Professor John Carey
Musculoskeletal diseases are the most common cause of disability and work-related disability in the European Union and Ireland.
Musculoskeletal diseases are the most common cause of disability and work-related disability in the European Union and Ireland. The Global Burden of Disease study in 2012, showed the most common cause of disability worldwide today is lower back and neck pain. Disability related to musculoskeletal diseases has risen by almost 50% over the past 2 decades, while it is only 33% for other diseases.
It is estimated approximately 30,000 osteoporotic fractures occur each year in Ireland.
A 2011 report states 40% of Irish adults experience chronic musculoskeletal pain, a number that is greater than the combined number of people with cardiovascular disease, chronic obstructive lung disease, diabetes mellitus and cancer.
An E.U. report on musculoskeletal diseases states governments and health authorities are unaware of the size of the problem, including the disability, lost productivity and economic burden.
Despite these statistics, funding for musculoskeletal diseases and research in North America and Europe is only a fraction of that provided for cancer and cardiovascular disease.
Osteoarthritis causes pain, stiffness, swelling and deformity of the joints, and most commonly affects hands, toes, knees, hips and back. However any joint can be affected. Treatment today consists of education, exercise, diet, pain control and occasionally surgery.

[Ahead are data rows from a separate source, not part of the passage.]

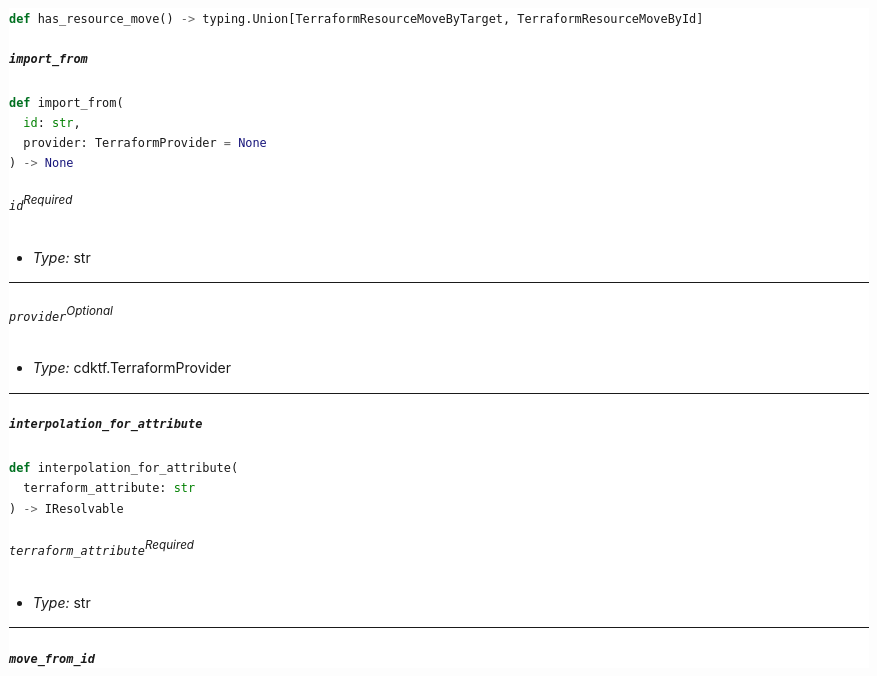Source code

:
 ```python
def has_resource_move() -> typing.Union[TerraformResourceMoveByTarget, TerraformResourceMoveById]
```

##### `import_from` <a name="import_from" id="rhizo-co-terraform-provider-oci.identityDomainsIdentityPropagationTrust.IdentityDomainsIdentityPropagationTrust.importFrom"></a>

```python
def import_from(
  id: str,
  provider: TerraformProvider = None
) -> None
```

###### `id`<sup>Required</sup> <a name="id" id="rhizo-co-terraform-provider-oci.identityDomainsIdentityPropagationTrust.IdentityDomainsIdentityPropagationTrust.importFrom.parameter.id"></a>

- *Type:* str

---

###### `provider`<sup>Optional</sup> <a name="provider" id="rhizo-co-terraform-provider-oci.identityDomainsIdentityPropagationTrust.IdentityDomainsIdentityPropagationTrust.importFrom.parameter.provider"></a>

- *Type:* cdktf.TerraformProvider

---

##### `interpolation_for_attribute` <a name="interpolation_for_attribute" id="rhizo-co-terraform-provider-oci.identityDomainsIdentityPropagationTrust.IdentityDomainsIdentityPropagationTrust.interpolationForAttribute"></a>

```python
def interpolation_for_attribute(
  terraform_attribute: str
) -> IResolvable
```

###### `terraform_attribute`<sup>Required</sup> <a name="terraform_attribute" id="rhizo-co-terraform-provider-oci.identityDomainsIdentityPropagationTrust.IdentityDomainsIdentityPropagationTrust.interpolationForAttribute.parameter.terraformAttribute"></a>

- *Type:* str

---

##### `move_from_id` <a name="move_from_id" id="rhizo-co-terraform-provider-oci.identityDomainsIdentityPropagationTrust.IdentityDomainsIdentityPropagationTrust.moveFromId"></a>
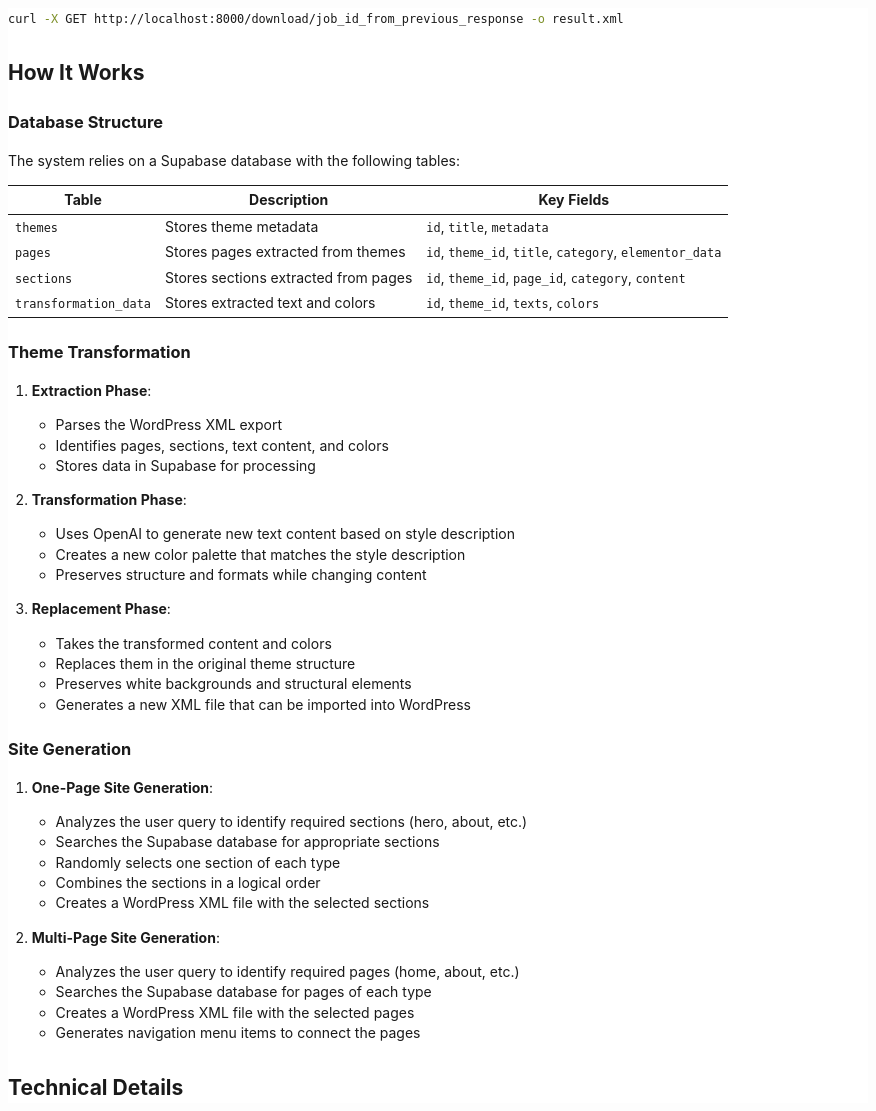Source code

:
 ```bash
curl -X GET http://localhost:8000/download/job_id_from_previous_response -o result.xml
```

## How It Works

### Database Structure

The system relies on a Supabase database with the following tables:

| Table | Description | Key Fields |
|-------|-------------|------------|
| `themes` | Stores theme metadata | `id`, `title`, `metadata` |
| `pages` | Stores pages extracted from themes | `id`, `theme_id`, `title`, `category`, `elementor_data` |
| `sections` | Stores sections extracted from pages | `id`, `theme_id`, `page_id`, `category`, `content` |
| `transformation_data` | Stores extracted text and colors | `id`, `theme_id`, `texts`, `colors` |

### Theme Transformation

1. **Extraction Phase**:
   - Parses the WordPress XML export
   - Identifies pages, sections, text content, and colors
   - Stores data in Supabase for processing

2. **Transformation Phase**:
   - Uses OpenAI to generate new text content based on style description
   - Creates a new color palette that matches the style description
   - Preserves structure and formats while changing content

3. **Replacement Phase**:
   - Takes the transformed content and colors
   - Replaces them in the original theme structure
   - Preserves white backgrounds and structural elements
   - Generates a new XML file that can be imported into WordPress

### Site Generation

1. **One-Page Site Generation**:
   - Analyzes the user query to identify required sections (hero, about, etc.)
   - Searches the Supabase database for appropriate sections
   - Randomly selects one section of each type
   - Combines the sections in a logical order
   - Creates a WordPress XML file with the selected sections

2. **Multi-Page Site Generation**:
   - Analyzes the user query to identify required pages (home, about, etc.)
   - Searches the Supabase database for pages of each type
   - Creates a WordPress XML file with the selected pages
   - Generates navigation menu items to connect the pages

## Technical Details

A recent survey of more than 600 Irish patients with moderate-severe arthritis, fibromyalgia and osteoporosis showed:
- 1 in 5 were disabled and 15% had taken early retirement due to their illness
- 60% stated their illness had moderate-severe impairment on their life
- 10% missed a medical appointment in the past year because they could not afford it
- 60% reported moderate-severe pain, and 30% reported depression.
What is osteoporosis?
Osteoporosis is a disease which results in loss of bone strength and structure making them brittle and prone to breaking. The medical term for a broken bone is a fracture. Osteoporosis does not result in any symptoms until a bone breaks, but when that happens the results can be devastating.
An American study published a decade ago, showed the annual risk of fracture for a post-menopausal woman, is greater than her annual risk of heart attack, stroke, death from heart disease and invasive breast cancer combined.
A 2017 report from the International Osteoporosis Foundation states Ireland has the 6th highest rate of hip fracture in the world. A conservative estimate suggests approximately 30,000 osteoporotic fractures occur each year in Ireland.
How can we treat it?
- A diet rich in calcium and vitamin D. Supplements are only needed in those with poor diets
- Fall prevention assessments
- Exercise programmes for strength, conditioning and weight-bearing
- Medications for those over fifty with fragility fractures or a T-score <-2.5 when indicated
- Surgery for some broken bones
- Identification and treatment of any underlying causes: e.g. arthritis, coeliac disease.
Why is early treatment and diagnosis so important?
There have been improvements over the past fifty years when it comes to osteoporosis. However, one in five Irish women and one in three men will die in the year following a hip fracture, so it is not a benign disease. Of those who survive, many will end up confined to a nursing home and never regain their pre-fracture capacity and health.
Irish fracture liaison programmes have shown that more than 80% of such patients can be identified, diagnosed and treated. Every hospital and region needs these services to close the treatment gap and quality chasm.